▸ Job item
Only the lines from the top of the material through the line containing "Visualizza su Google Maps" should be restated, each one exactly.

** Input records follows **

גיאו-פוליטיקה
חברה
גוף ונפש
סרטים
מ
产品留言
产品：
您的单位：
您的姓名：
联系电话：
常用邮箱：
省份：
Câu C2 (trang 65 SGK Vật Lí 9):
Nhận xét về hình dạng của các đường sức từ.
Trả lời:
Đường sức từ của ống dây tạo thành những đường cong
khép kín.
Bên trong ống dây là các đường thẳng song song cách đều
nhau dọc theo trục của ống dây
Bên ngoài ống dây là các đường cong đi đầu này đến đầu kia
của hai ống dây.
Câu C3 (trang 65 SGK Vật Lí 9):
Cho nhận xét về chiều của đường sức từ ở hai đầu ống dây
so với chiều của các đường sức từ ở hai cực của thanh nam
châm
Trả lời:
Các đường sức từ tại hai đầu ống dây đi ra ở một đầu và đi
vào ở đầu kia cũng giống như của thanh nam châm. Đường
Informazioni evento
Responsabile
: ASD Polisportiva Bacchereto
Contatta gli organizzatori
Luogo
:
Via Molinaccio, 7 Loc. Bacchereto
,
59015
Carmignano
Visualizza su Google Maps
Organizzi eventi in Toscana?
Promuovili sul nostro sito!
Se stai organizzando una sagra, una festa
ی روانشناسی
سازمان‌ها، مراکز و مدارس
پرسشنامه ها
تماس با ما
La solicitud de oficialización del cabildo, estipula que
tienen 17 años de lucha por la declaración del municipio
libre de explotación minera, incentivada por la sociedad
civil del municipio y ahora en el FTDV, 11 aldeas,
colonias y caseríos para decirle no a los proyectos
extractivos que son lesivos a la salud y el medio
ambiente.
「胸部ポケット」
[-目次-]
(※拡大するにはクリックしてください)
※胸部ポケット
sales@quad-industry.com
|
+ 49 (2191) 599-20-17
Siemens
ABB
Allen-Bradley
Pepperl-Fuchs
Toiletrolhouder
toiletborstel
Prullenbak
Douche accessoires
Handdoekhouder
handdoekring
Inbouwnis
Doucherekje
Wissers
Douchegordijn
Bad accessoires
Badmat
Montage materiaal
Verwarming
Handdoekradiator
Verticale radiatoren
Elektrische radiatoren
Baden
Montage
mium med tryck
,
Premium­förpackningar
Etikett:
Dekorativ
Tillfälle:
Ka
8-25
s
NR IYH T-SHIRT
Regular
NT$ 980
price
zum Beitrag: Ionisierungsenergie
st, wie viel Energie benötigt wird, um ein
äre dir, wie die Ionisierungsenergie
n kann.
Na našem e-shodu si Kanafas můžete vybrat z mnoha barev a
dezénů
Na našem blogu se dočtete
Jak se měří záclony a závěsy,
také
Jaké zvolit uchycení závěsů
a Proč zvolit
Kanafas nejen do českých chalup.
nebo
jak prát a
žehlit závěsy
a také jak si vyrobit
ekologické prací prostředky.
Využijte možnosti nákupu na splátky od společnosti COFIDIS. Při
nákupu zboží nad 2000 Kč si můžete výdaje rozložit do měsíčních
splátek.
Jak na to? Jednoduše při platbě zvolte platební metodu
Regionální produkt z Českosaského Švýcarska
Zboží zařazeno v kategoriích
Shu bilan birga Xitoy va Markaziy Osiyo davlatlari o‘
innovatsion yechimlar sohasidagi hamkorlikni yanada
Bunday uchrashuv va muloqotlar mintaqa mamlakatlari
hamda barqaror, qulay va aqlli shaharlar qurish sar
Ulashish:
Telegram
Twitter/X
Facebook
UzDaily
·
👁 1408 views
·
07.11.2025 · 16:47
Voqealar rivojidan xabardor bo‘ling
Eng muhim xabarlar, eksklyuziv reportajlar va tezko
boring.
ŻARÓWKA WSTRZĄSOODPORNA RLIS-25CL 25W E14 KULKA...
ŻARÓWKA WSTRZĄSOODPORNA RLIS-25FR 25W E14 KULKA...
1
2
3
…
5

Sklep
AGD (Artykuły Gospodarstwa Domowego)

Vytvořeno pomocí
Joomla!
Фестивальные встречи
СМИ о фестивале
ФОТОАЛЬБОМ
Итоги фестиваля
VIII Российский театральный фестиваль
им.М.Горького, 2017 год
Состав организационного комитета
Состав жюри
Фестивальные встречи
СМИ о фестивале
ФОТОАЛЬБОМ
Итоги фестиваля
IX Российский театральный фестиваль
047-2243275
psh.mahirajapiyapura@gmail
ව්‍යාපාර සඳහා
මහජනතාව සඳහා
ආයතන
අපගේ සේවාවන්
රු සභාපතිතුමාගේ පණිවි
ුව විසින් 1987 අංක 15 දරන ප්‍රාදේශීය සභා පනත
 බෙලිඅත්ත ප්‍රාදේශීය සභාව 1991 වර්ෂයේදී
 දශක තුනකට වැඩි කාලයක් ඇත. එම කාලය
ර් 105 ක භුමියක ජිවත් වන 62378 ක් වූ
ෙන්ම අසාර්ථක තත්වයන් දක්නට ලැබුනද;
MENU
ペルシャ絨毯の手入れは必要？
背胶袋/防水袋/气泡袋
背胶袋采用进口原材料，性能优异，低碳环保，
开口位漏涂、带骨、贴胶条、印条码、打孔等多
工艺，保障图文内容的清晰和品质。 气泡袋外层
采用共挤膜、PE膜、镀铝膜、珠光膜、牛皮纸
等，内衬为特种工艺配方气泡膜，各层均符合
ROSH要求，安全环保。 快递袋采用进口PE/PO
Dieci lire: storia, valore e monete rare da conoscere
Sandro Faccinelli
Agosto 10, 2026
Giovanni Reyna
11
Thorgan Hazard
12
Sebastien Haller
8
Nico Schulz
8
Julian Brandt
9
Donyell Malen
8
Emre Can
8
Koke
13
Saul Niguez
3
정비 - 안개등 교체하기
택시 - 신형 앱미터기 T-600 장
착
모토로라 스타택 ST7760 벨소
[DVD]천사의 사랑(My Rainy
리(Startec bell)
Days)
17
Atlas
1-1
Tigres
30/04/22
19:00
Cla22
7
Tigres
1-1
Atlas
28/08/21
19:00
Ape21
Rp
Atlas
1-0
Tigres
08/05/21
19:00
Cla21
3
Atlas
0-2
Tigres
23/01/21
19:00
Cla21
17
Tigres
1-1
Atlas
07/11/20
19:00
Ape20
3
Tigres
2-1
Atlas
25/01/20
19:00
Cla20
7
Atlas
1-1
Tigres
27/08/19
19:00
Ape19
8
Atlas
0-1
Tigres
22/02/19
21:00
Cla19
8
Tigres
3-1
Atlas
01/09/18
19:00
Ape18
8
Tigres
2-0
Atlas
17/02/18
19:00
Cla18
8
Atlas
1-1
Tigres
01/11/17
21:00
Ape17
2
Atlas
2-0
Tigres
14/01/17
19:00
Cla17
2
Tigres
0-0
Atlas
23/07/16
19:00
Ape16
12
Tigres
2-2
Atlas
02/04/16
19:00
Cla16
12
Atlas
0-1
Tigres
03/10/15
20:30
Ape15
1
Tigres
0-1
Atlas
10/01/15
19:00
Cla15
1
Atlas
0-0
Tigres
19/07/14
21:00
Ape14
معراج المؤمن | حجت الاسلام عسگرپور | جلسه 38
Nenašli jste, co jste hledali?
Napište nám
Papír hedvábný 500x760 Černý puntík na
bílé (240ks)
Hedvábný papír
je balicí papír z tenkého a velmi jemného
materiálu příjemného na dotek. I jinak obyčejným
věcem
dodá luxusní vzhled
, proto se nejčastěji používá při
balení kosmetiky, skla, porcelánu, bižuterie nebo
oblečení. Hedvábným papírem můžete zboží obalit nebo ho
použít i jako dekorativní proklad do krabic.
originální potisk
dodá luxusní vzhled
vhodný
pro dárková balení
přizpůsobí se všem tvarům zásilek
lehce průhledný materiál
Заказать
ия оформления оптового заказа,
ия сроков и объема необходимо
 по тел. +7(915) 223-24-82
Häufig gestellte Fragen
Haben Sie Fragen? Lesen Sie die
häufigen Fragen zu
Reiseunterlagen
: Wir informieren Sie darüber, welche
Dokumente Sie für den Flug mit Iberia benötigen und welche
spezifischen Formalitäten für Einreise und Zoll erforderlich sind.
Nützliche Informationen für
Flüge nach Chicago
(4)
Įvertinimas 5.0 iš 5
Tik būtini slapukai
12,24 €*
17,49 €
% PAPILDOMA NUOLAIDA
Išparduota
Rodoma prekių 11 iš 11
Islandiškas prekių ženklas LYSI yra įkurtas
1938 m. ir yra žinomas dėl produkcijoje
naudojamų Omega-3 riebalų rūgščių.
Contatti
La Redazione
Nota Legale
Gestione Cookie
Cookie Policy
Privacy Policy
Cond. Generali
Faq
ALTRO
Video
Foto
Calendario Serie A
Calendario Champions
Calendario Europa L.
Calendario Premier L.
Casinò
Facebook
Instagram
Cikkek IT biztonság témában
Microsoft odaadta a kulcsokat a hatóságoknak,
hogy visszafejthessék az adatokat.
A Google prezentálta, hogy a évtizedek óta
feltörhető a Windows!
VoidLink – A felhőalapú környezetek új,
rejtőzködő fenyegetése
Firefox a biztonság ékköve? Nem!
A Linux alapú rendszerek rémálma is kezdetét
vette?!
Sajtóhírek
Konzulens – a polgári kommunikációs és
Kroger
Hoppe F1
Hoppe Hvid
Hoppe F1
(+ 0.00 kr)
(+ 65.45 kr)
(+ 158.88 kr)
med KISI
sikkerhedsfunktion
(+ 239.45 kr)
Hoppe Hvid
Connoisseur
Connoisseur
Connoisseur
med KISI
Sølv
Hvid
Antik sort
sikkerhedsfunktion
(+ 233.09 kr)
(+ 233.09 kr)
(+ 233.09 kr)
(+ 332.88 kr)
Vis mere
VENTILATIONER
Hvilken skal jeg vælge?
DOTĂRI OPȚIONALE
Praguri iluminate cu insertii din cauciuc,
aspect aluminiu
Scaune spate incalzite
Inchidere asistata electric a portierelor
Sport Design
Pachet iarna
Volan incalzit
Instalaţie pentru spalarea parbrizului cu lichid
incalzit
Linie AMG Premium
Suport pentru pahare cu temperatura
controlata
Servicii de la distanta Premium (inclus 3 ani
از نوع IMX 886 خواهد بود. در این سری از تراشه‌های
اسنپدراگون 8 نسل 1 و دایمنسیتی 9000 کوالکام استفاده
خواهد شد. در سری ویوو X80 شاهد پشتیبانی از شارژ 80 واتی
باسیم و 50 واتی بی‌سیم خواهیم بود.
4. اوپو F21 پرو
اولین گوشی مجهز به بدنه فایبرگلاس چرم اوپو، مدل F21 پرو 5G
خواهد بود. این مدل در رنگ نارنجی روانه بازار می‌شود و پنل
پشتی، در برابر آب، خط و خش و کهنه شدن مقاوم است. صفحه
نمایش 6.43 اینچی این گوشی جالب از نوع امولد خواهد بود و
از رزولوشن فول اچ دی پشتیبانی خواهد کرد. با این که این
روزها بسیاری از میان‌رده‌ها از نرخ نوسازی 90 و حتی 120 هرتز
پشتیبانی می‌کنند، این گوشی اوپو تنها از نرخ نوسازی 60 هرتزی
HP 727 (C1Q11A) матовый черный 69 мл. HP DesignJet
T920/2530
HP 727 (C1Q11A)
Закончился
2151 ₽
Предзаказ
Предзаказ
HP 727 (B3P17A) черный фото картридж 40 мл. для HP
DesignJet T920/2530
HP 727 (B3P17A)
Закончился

** End of Input records **

▸ Reply
גיאו-פוליטיקה
חברה
גוף ונפש
סרטים
מ
产品留言
产品：
您的单位：
您的姓名：
联系电话：
常用邮箱：
省份：
Câu C2 (trang 65 SGK Vật Lí 9):
Nhận xét về hình dạng của các đường sức từ.
Trả lời:
Đường sức từ của ống dây tạo thành những đường cong
khép kín.
Bên trong ống dây là các đường thẳng song song cách đều
nhau dọc theo trục của ống dây
Bên ngoài ống dây là các đường cong đi đầu này đến đầu kia
của hai ống dây.
Câu C3 (trang 65 SGK Vật Lí 9):
Cho nhận xét về chiều của đường sức từ ở hai đầu ống dây
so với chiều của các đường sức từ ở hai cực của thanh nam
châm
Trả lời:
Các đường sức từ tại hai đầu ống dây đi ra ở một đầu và đi
vào ở đầu kia cũng giống như của thanh nam châm. Đường
Informazioni evento
Responsabile
: ASD Polisportiva Bacchereto
Contatta gli organizzatori
Luogo
:
Via Molinaccio, 7 Loc. Bacchereto
,
59015
Carmignano
Visualizza su Google Maps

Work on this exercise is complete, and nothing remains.